Page text section start
RACR attributes and choice object methods may be added directly with add-attribute and add-choice-method, respectively, but many are defined indirectly by various Xsmith properties. Properties allow users to specify various attributes and choice methods in a more declarative fashion.

Xsmith was primarily designed for the implementation of language specifications for differential compiler/interpreter testing. Therefore Xsmith takes pains to avoid producing programs that rely on commonly unspecified behaviors, such as the order of evaluation of function or operator arguments. Because the language-agnostic analysis within Xsmith is quite conservative, there are many valid programs that will not be generated. However, Xsmith makes it easy to create a fuzzer that obeys such rules without much language-specific work.

2.1 RACR Overview🔗ℹ

RACR is a library for Reference Attribute Grammars. Xsmith’s DSL defines a RACR grammar specification as well as various attributes. The attributes are queried to determine how to generate the AST.

RACR caches the results of attribute queries and keeps track of the nodes accessed for any attribute. When nodes used in an attribute computation are changed, future queries to that attribute are re-computed.

Users can specify new RACR attributes for Xsmith generators, but they should use add-attribute or add-property from Xsmith rather than using RACR functions directly. In expressions evaluated in the context of RACR attributes (attributes) or choice methods, RACR attributes may be queried.

The main RACR APIs of interest are:

Functions for querying the AST:

Xsmith provides a function which generates a complete AST, but users can also perform AST rewrites after initial program generation. Relevant RACR functions for performing AST rewrites include:

Full RACR documentation is here.

2.2 Holes and Choice Objects🔗ℹ

Hole nodes are RACR AST nodes. For every node type in the grammar, a hole node is created as a subclass of that node, inheriting all of its RACR attributes. A hole can be recognized by the xsmith_is-hole? attribute.
Page text section end
Dataset extract section start
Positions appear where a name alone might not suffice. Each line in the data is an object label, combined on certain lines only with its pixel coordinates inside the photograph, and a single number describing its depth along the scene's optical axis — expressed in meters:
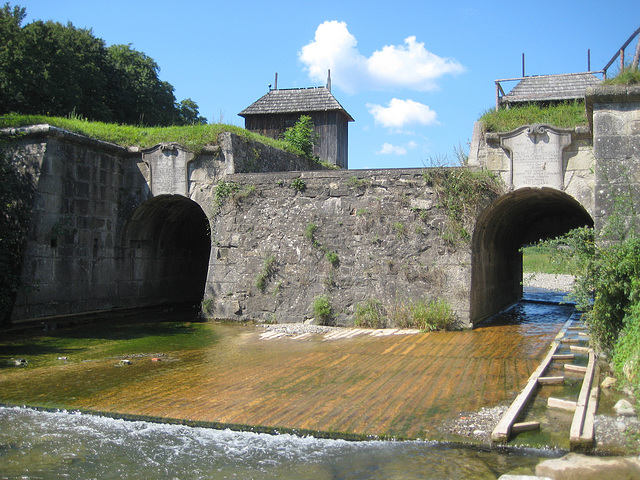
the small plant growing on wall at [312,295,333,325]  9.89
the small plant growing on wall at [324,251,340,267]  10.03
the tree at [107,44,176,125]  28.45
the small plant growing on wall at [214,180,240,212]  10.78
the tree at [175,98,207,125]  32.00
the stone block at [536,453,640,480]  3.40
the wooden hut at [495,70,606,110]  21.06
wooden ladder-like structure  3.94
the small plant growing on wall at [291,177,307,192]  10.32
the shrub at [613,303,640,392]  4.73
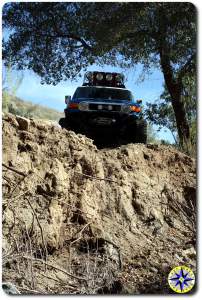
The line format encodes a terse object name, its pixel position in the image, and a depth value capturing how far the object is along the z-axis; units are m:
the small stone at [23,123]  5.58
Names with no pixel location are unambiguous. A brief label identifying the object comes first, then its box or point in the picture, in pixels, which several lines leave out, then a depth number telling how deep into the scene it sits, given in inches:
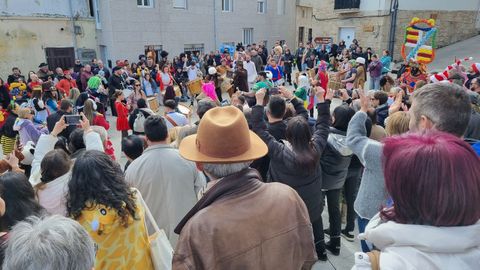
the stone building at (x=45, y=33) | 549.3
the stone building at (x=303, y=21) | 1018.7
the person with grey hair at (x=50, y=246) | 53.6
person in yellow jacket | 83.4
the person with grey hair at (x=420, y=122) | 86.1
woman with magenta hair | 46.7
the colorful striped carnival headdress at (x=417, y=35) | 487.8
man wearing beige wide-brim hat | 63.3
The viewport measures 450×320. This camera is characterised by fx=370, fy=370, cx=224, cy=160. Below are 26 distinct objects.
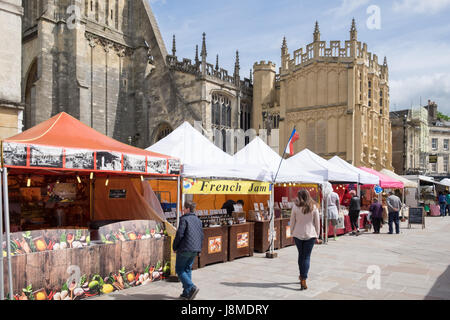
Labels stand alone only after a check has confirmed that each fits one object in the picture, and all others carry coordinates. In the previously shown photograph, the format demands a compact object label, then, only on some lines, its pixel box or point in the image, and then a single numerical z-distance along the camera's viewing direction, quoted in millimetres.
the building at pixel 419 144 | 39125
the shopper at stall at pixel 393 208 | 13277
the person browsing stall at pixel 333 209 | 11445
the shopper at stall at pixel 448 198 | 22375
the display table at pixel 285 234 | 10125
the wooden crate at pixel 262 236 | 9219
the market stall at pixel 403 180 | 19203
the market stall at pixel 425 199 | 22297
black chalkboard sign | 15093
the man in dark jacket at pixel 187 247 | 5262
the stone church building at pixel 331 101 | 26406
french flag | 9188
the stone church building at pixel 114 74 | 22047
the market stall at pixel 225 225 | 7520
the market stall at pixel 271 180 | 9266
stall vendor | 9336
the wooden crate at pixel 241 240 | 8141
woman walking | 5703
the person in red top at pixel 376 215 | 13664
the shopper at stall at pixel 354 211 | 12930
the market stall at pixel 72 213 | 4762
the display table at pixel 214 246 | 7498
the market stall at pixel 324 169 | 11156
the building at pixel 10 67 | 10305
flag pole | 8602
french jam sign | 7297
Dataset extract section end
*Exercise requirements*.
Resume the text on Xsmith and RACR, carrying it on from its final sentence.

*Written reply*.
Consider the following (partial) grammar defined in the my-spec-component grammar specification:

(add-to-grammar
 my-spec-component
 [Expression #f ()]
 [LiteralInt Expression (v = (random 1000))]
 [AdditionExpression Expression
                     ([left : Expression]
                      [right : Expression])])

When a fresh AdditionExpression is created, it will include two Expression hole nodes. When the generator gets to those holes, a choice object is created for each subclass of Expression (including Expression itself unless it is disabled with the may-be-generated property). The choice objects have types corresponding to LiteralInt and AdditionExpression, and therefore may have different implementations for various choice methods. The choice objects all have access to the Expression hole (through current-hole), but while choice objects have access to their specialized choice method implementations, the hole is of type Expression, and so all RACR attributes that may be queried are specialized only as far as Expression, not to LiteralInt or AdditionExpression.

Although Xsmith can create holes for any type of production defined in the grammar, by default it will only generate more general holes. In the case of this example, the default behavior would be for Xsmith to generate Expression holes, but not LiteralInt or AdditionExpression holes. More specific holes are used either when a grammar production specifies that a child must be of a specific kind, or when a custom fresh implementation uses make-hole with a specific kind of production. For example, we could extend the above example:

(define-spec-component my-spec-component)
 
(add-to-grammar
 my-spec-component
 [Expression #f ()]
 [LiteralInt Expression (v = (random 1000))]
 [AdditionExpression Expression
                     ([left : Expression]
                      [right : Expression])]
 [LiteralSubtractionExpression Expression
                               ([left : LiteralInt]
                                [right : LiteralInt])])

Now, an Expression hole could be filled with LiteralInt, AdditionExpression, or LiteralSubtractionExpression. However, while the AdditionExpression’s two Expression child holes could be filled with any kind of Expression, the LiteralSubtractionExpression’s children will only be LiteralInts.

2.3 Scope Graphs🔗ℹ

Xsmith uses the language-independent resolution algorithm of scope graphs.

The theory of scope graphs is described in the paper “A Theory of Name Resolution with Extended Coverage and Proofs”, (available at https://researchr.org/publication/NeronTVW15).

2.4 Attributes, Choices, and Properties, Oh My!🔗ℹ

Aside from the grammar productions themselves, Xsmith language specifications deal with attributes (eg. via add-attribute), choice methods (via add-choice-method), and properties (via add-property). The exact nature of these terms and how they relate to one another can be confusing, so let’s talk about them.

Remember: Attributes and choice methods are functions that can be used within specific contexts of Xsmith fuzzers. On ther other hand, properties are compile-time macros for generating attributes and choice methods and so are not themselves used during generation.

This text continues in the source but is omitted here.